Exercise:
Please count the lines in the entries below that contain the word "Bible", treating uppercase and lowercase as different, and reply with only the number.

Dataset excerpts:
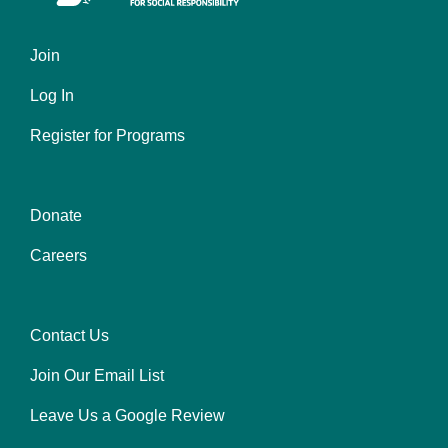
Join
Left
Log In
Register for Programs
Donate
Center
Careers
Contact Us
Right
Join Our Email List
Leave Us a Google Review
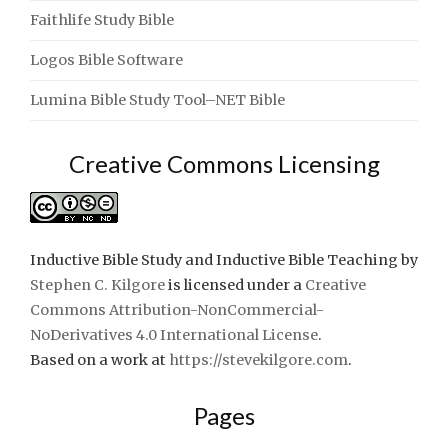
Faithlife Study Bible
Logos Bible Software
Lumina Bible Study Tool–NET Bible
Creative Commons Licensing
Inductive Bible Study and Inductive Bible Teaching
by
Stephen C. Kilgore
is licensed under a
Creative
Commons Attribution-NonCommercial-
NoDerivatives 4.0 International License
.
Based on a work at
https://stevekilgore.com
.
Pages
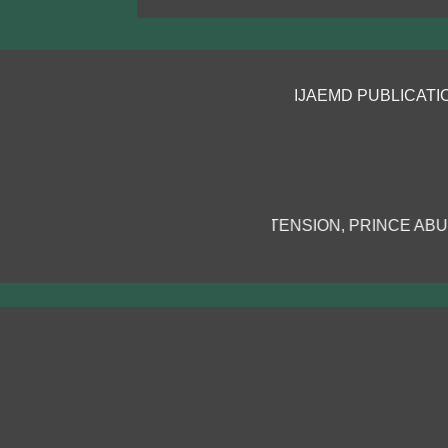
IJAEMD PUBLICATIONS!
S AND EXTENSION, PRINCE ABUBAKAR AUDU UNIVERSITY,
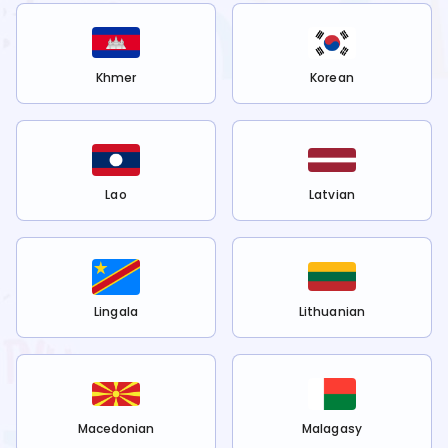
Khmer
Korean
Lao
Latvian
Lingala
Lithuanian
Macedonian
Malagasy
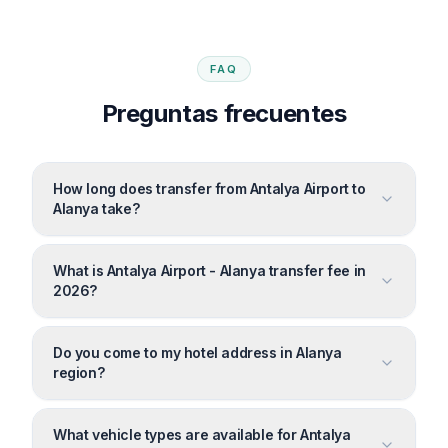
FAQ
Preguntas frecuentes
How long does transfer from Antalya Airport to
Alanya take?
What is Antalya Airport - Alanya transfer fee in
2026?
Do you come to my hotel address in Alanya
region?
What vehicle types are available for Antalya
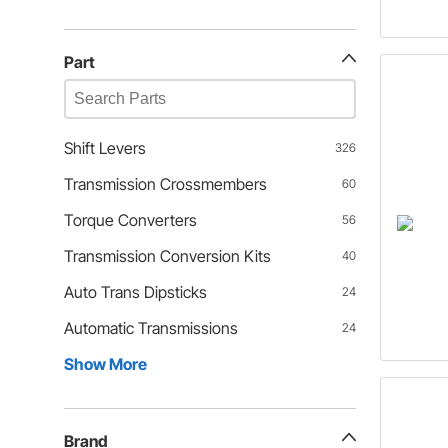
Part
Shift Levers
326
Transmission Crossmembers
60
Torque Converters
56
Transmission Conversion Kits
40
Auto Trans Dipsticks
24
Automatic Transmissions
24
Show More
Brand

Written answer:
4